– Ну, – сердито рыкнул он, – чего тебе надобно? Опять денег просить? Я ж давал тебе на той неделе!.. Неужто все успел прогулять?!
– Нет, батюшка, – смиренно и ласково ответствовал Валентин. – Не о деньгах я хотел говорить.
– Так говори! Здесь чужих нет. Все свои.
Градус эмоций, испытываемых Мудром, повышался, похоже, с каждой секундой этого разговора.
– Я, батюшка, осознал всю постыдность и пагубность того образа жизни, которого придерживался до сей поры. Я должен и хочу работать. Поэтому прошу назначить меня на любое место, где бы я мог приносить пользу семейному делу.
– Гм-м, гм-м… – В мгновенно установившейся в зале абсолютной тишине звяканье ложки, брошенной Мудром на тарелку, прозвучало как раскат грома. – Гм-м, подумать надо. Больно неожиданно. Да и… нашему торговому делу учиться надо. Все ступени пройти. Вон Хор с двенадцати лет уже… – Мудр кивнул в сторону сияющего, как начищенный самовар, сына.
– Я готов учиться, батюшка.
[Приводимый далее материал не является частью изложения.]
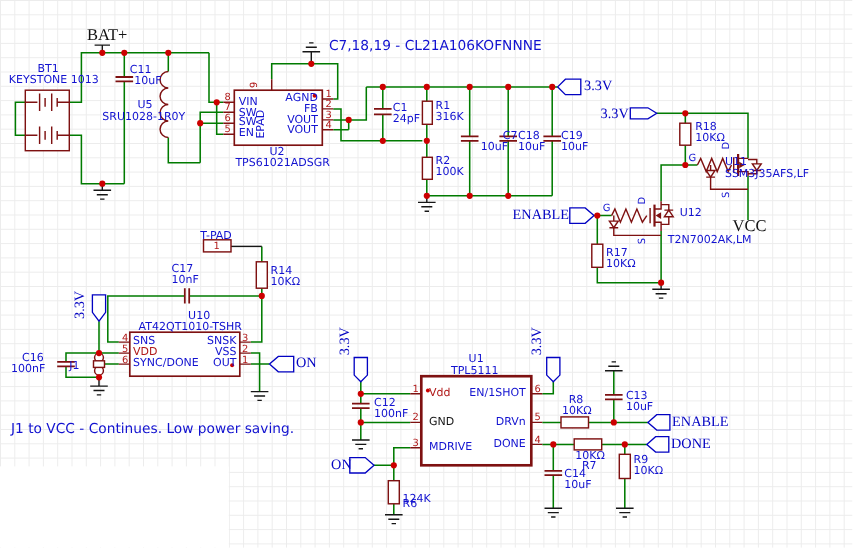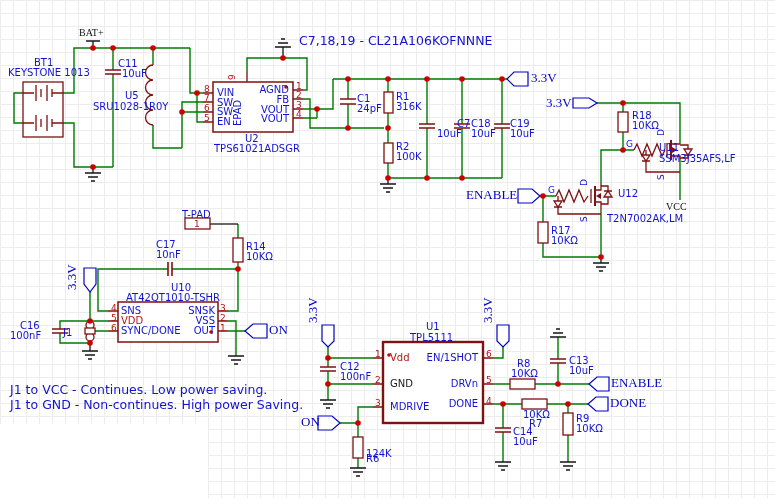--- a/index.html
+++ b/index.html
@@ -14,7 +14,7 @@
   .pin{font-size:9px;line-height:10px;}
   .ann{font-size:12.5px;line-height:14px;}
   .serif{font-family:"Liberation Serif",serif;font-size:13px;line-height:14px;color:#0202C2;}
-  .big{font-size:10px;line-height:15px;color:#111;}
+  .big{font-size:15px;line-height:15px;color:#111;}
   .ra{text-align:right;}
   .vt{transform:rotate(-90deg);transform-origin:left bottom;}
   #blank-overlay{position:absolute;left:0;top:424px;width:208px;height:74px;background:#fff;}

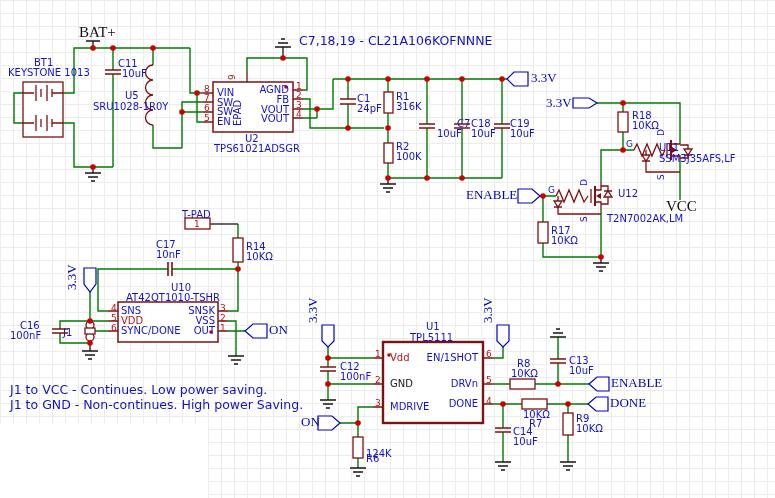--- a/index.html
+++ b/index.html
@@ -197,7 +197,6 @@
 
 <span class="t ann blue" style="left:299px;top:34px">C7,18,19 - CL21A106KOFNNNE</span>
 <span class="t ann blue" style="left:10px;top:383px">J1 to VCC - Continues. Low power saving.</span>
-<span class="t ann blue" style="left:10px;top:398px">J1 to GND - Non-continues. High power Saving.</span>
 
 <span class="t serif big" style="left:79px;top:25px">BAT+</span>
 <span class="t serif big" style="left:666px;top:199px">VCC</span>

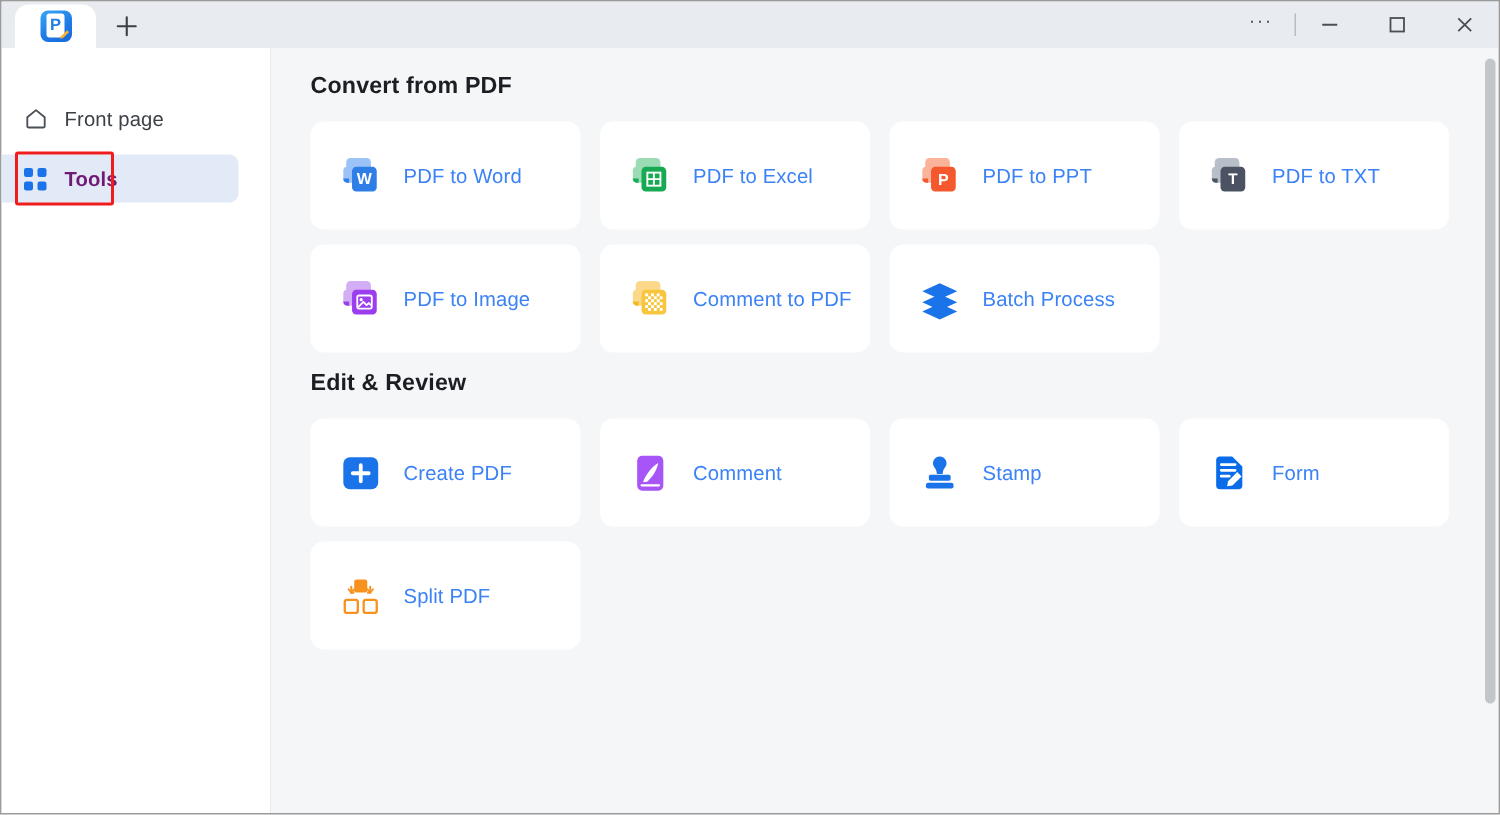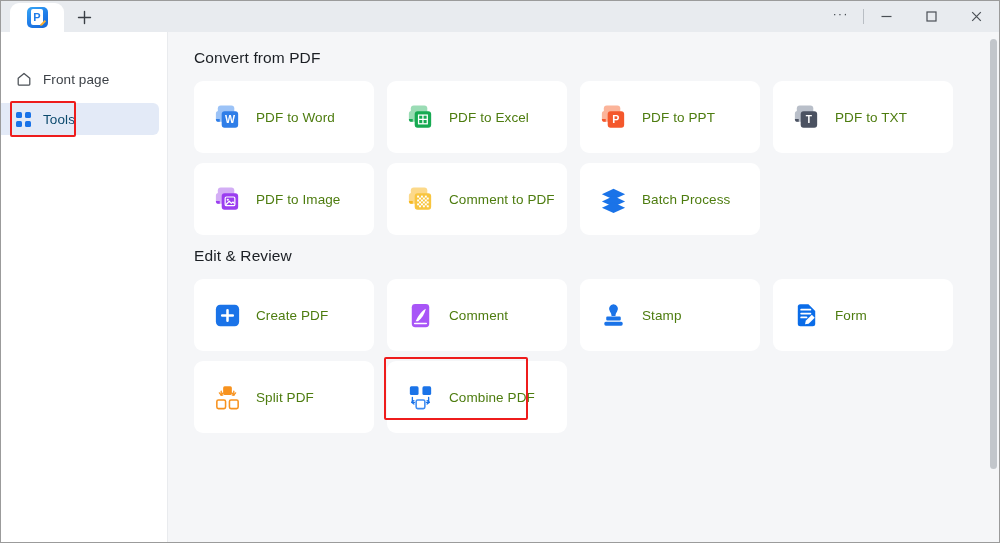--- a/index.html
+++ b/index.html
@@ -97,7 +97,7 @@
   }
   .scrollpad{padding:17px 0 0 26px;}
   .sectitle{
-    font-size:15.5px;font-weight:normal;color:#1b1f24;
+    font-size:15.5px;font-weight:bold;color:#1b1f24;
     letter-spacing:.1px;margin:0 0 14px 0;
   }
   .sec2{margin-top:12px;}

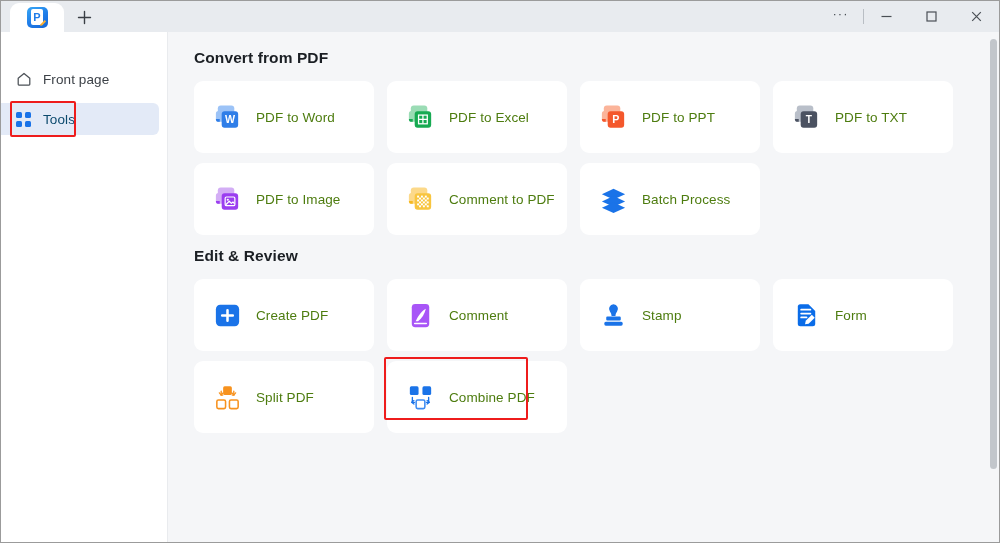--- a/index.html
+++ b/index.html
@@ -69,6 +69,7 @@
   .sidebar{
     width:166px;background:#ffffff;flex:none;position:relative;
     border-right:1px solid #e9ebee;
+    padding-left:13px;
   }
   .navitem{
     position:absolute;left:0;width:158px;height:32px;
Приложу все силы! – поспешно заверил его Валентин.
– Что скажешь, Ермил? – Глава дома попробовал перевести стрелку на своего ближайшего помощника, но тот, видимо, потому и был ближайшим помощником, что умел выпутываться из любых сомнительных ситуаций.
– Работать – это дело хорошее, правильное, – рассудительно начал Ермил. – Но как и где – это вопрос. С одной стороны, ходил вместе со мной в Орел – зерно закупать. Кое-чему там научился. Какое зерно, что почем, опять же качество. Да как договор с продавцом учинять, да как торговаться… Опять же погрузка на нем была. Нет слов, справился. Всем хорош был Михайла. Но перед тем как домой возвращаться, сорвался. Корабельщики бегали, его по кабакам искали. Да на обратной дороге еще пару раз… Не знаю. Думать надо.
– Не откажите, батюшка, – чуть ли не слезно взмолился Валентин. – Я любую работу готов делать. – Для него было принципиально важным выбить из Мудра согласие именно сейчас, когда их слышат все. – Клянусь, что на работе буду трезв, как… – Валентин хотел сказать «как стеклышко», но вовремя прикусил язык, сообразив, что вряд ли этот идиоматический оборот из этой эпохи, когда стекло еще оставалось достаточно дорогой вещью, не имевшей массового распространения.
– Ладно, подумаю, – буркнул Мудр.
Валентин усиленно соображал, что бы ему еще такое изобразить, чтобы Мудр дал свое согласие именно сейчас, как вдруг прозвучал голос мамани, дотоле хранившей молчание:
– Мудр Лукич…
– Цыть! – свирепея, цыкнул на нее глава семейства. – Еще не хватало, чтоб у меня бабы без разрешения начали говорить!
В любой другой момент этого наверное бы хватило, чтобы заставить ее замолчать, но только не сейчас. Уж больно раскаявшимся, уж больно благонамеренным выглядел ее непутевый сынок.